Inmate's groin injected in botched Oklahoma execution
Prison officials in Oklahoma inserted lethal drugs into an inmate's groin after failing to find a vein elsewhere during an execution that went wrong.
They took 51 minutes to find a suitable vein and did not realise the one they chose in his groin had collapsed.
Clayton Lockett succumbed to a heart attack 10 minutes after his execution was stopped, as he writhed and mumbled.
The corrections department disclosed new details of his last moments in a letter to the state governor.
It shows that Lockett fought with guards attempting to remove him from his cell on the morning of his execution.
He was subsequently shocked with a stun gun and taken to a prison infirmary, where a cut said to be self-inflicted was treated.
Lockett's last moments
- 17:27 - Lockett restrained on execution table
- 17:27 - Doctor begins looking for a vein
- 18:18 - Insertion in groin complete, covered with sheet
- 18:23 - Sedative administered
- 18:33 - Doctor declares Lockett unconscious, second and third drugs injected
- 18:42 - Lockett is restless, shades lowered
- 18:44 - Vein collapse discovered
- 18:56 - Execution halted
- 19:06 - Lockett dies from a heart attack
All times local - Central Time
The intravenous line was placed in Lockett's groin and covered with a sheet, according to prisons director Robert Patton's letter to Oklahoma Governor Mary Fallin, which included a detailed timeline.
It became dislodged and was not discovered until 21 minutes after the execution began and all the lethal drugs had been administered.
"The drugs had either absorbed into tissue, leaked out or both," Mr Patton wrote.
"The director asked the following question, 'Have enough drugs been administered to cause death?' The doctor responded, 'No.'"
The doctor detected a faint heartbeat and Mr Patton halted the execution but it was too late to save Lockett's life.
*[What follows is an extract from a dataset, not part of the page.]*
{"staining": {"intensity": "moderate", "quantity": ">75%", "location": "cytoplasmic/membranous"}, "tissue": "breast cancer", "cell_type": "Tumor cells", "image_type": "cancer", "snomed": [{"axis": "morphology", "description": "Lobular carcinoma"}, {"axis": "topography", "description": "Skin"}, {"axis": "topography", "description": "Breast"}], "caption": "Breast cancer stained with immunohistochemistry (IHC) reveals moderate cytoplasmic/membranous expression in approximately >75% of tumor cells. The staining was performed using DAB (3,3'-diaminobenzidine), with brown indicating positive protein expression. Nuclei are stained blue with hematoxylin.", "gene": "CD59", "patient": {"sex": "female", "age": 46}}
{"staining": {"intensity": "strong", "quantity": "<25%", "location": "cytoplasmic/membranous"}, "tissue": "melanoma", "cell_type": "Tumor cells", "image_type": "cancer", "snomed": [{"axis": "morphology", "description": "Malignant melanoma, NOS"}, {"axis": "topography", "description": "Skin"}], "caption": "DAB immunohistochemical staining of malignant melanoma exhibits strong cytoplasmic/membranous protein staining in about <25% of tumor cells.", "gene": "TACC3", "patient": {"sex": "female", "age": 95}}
Another inmate initially scheduled for execution the same day as Lockett was granted a stay as the state continues to investigate the matter.
Charles Warner's execution was initially rescheduled for 13 May, but Ms Fallin said on Thursday she was open to issuing a 60-day stay if need be.
"If it does require more time, then yes, I think they should take more time," she told US media. "We need to get it right."
Ms Fallin also ordered an "independent review" of the state's execution protocols, saying the state's department of public safety would lead the inquiry.
Her call for a review was echoed by Mr Patton in his letter.
Lockett was sentenced to death for shooting 19-year-old Stephanie Neiman and watching as two accomplices buried her alive in 1999.
Ms Neiman and a friend had interrupted the men as they robbed a home.
The problems surrounding Lockett's execution come amid a wider debate over the legality of the three-drug method and whether its use violates guarantees in the US constitution "against cruel and unusual punishment".
US states have encountered increasing problems in obtaining the drugs for lethal injections, amid an embargo by European pharmaceutical firms.